**TUGAS ANDA**
Tulis kembali bagian artikel tentang bansos ini, semuanya dari "Alih-alih bersikap netral" hingga "urut 2, Prabowo-Gibran.", dengan menukar "juru kampanye" menjadi "tim sukses".

Kanal

Sinterklas Lancung di ‘Tahun Bansos’


Alih-alih bersikap netral dan diam mencermati masa kampanye yang tengah berlangsung, Jokowi malah rantang-runtung ke sana ke mari, laiknya juru kampanye. Pada kunjungannya ke Desa Margagiri, Kecamatan Bojonegara, Serang, Senin (8/1/2023), seolah Sinterklas di hari-hari menjelang Natal, Presiden Joko Widodo kedapatan melakukan Bantuan Sosial (Bansos) dikelilingi spanduk pasangan calon nomor urut 2, Prabowo-Gibran.

Andai dari sebuah podium sederhana di tengah sebuah demonstrasi, seorang mahasiswa lantang bertanya,”Apakah Presiden Jokowi peduli dengan nasib dan masa depan negeri ini?” Mencermati politik Indonesia di setidaknya tiga bulan terakhir, jika banyak rakyat yang menjawab “tidak!”, hal itu tidaklah berlebihan.

Merujuk Profesor Burhanuddin Muhtadi pada pidato pengukuhannya sebagai guru besar ilmu politik Universitas Islam Negeri Jakarta, November 2023, ada data yang seharusnya bikin malu seluruh WIR, alias Warga Indonesia Raya. Kita semua. Menurut Prof Burhanudin, data yang muncul dari penelitian Latin American Public Opinion Project (LAPOP), sebuah lembaga penelitian terkemuka yang mengkhusus-kan diri dalam pengembangan, implementasi, dan analisis demokrasi di Amerika Latin, tingkat transaksi politik uang global rata-rata adalah 14,22 persen. Namun, di beberapa negara tingkat kebusukan itu jauh di atas rata-rata. Kumpulan negara yang secara demokrasi bermasalah itu adalah Uganda (41 persen), Benin (37 persen), Indonesia (33 persen), Kenya (32 persen), Liberia (28 persen), Swaziland (27 persen), Mali (26 persen), dan Nigeria (24 persen).

Lihatlah, Indonesia menempati urutan ketiga terburuk di dunia dalam politik uang. Semua negara yang disebut di atas secara ekonomi berada di bawah Indonesia. Dua negara dengan ‘tingkat kebusukan‘ di atas Indonesia itu adalah negara miskin. Uganda, misalnya, menurut catatan Bank Dunia, pada 2022 lalu mencatatkan pendapatan per kapita (PCI) hanya 964,4 dolar AS per tahun. Sementara Republik Benin—dulu bernama Dahomey–, sebuah negara di Afrika Barat, mencatatkan PCI sebesar 1.303 dolar AS, jauh di bawah Indonesia yang menurut Bank Dunia tahun itu mencapai PCI 4.788 dolar AS.

Teks sumber dokumen berformat
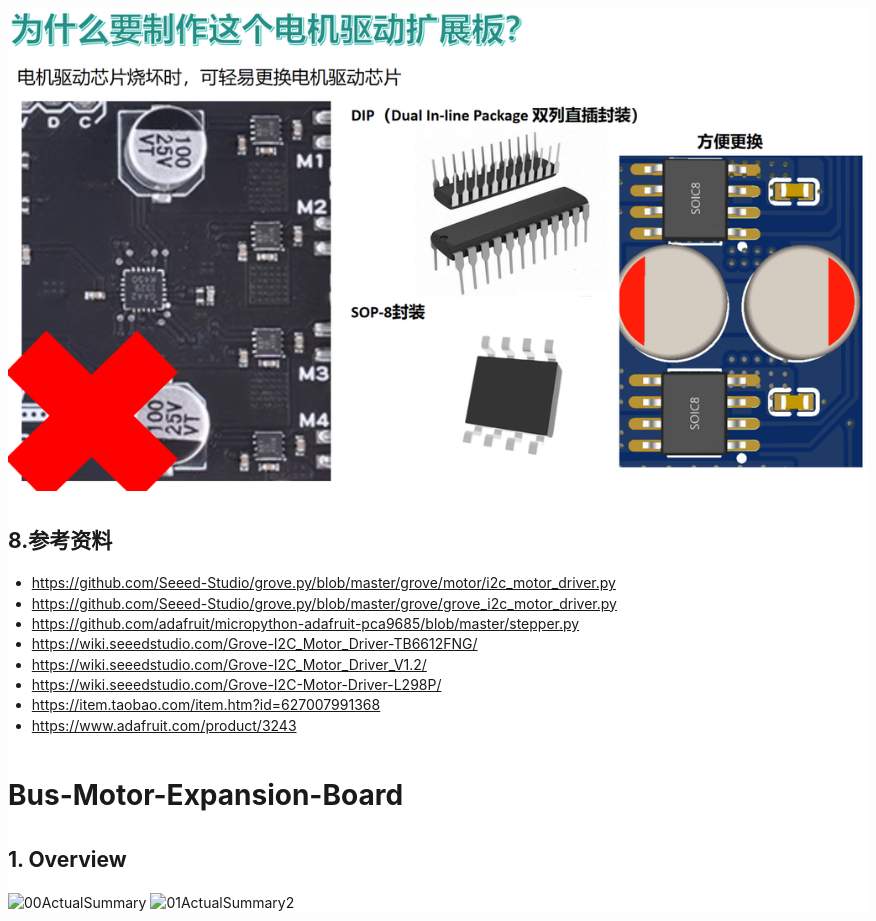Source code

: ![26Why2](.\image\26Why2.png)

## 8.参考资料
* https://github.com/Seeed-Studio/grove.py/blob/master/grove/motor/i2c_motor_driver.py
* https://github.com/Seeed-Studio/grove.py/blob/master/grove/grove_i2c_motor_driver.py
* https://github.com/adafruit/micropython-adafruit-pca9685/blob/master/stepper.py
* https://wiki.seeedstudio.com/Grove-I2C_Motor_Driver-TB6612FNG/
* https://wiki.seeedstudio.com/Grove-I2C_Motor_Driver_V1.2/
* https://wiki.seeedstudio.com/Grove-I2C-Motor-Driver-L298P/
* https://item.taobao.com/item.htm?id=627007991368
* https://www.adafruit.com/product/3243


# Bus-Motor-Expansion-Board
## 1. Overview
![00ActualSummary](.\image\00ActualSummary.JPG)
![01ActualSummary2](.\image\01ActualSummary2.JPG)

**JAWABAN**
Alih-alih bersikap netral dan diam mencermati masa kampanye yang tengah berlangsung, Jokowi malah rantang-runtung ke sana ke mari, laiknya tim sukses. Pada kunjungannya ke Desa Margagiri, Kecamatan Bojonegara, Serang, Senin (8/1/2023), seolah Sinterklas di hari-hari menjelang Natal, Presiden Joko Widodo kedapatan melakukan Bantuan Sosial (Bansos) dikelilingi spanduk pasangan calon nomor urut 2, Prabowo-Gibran.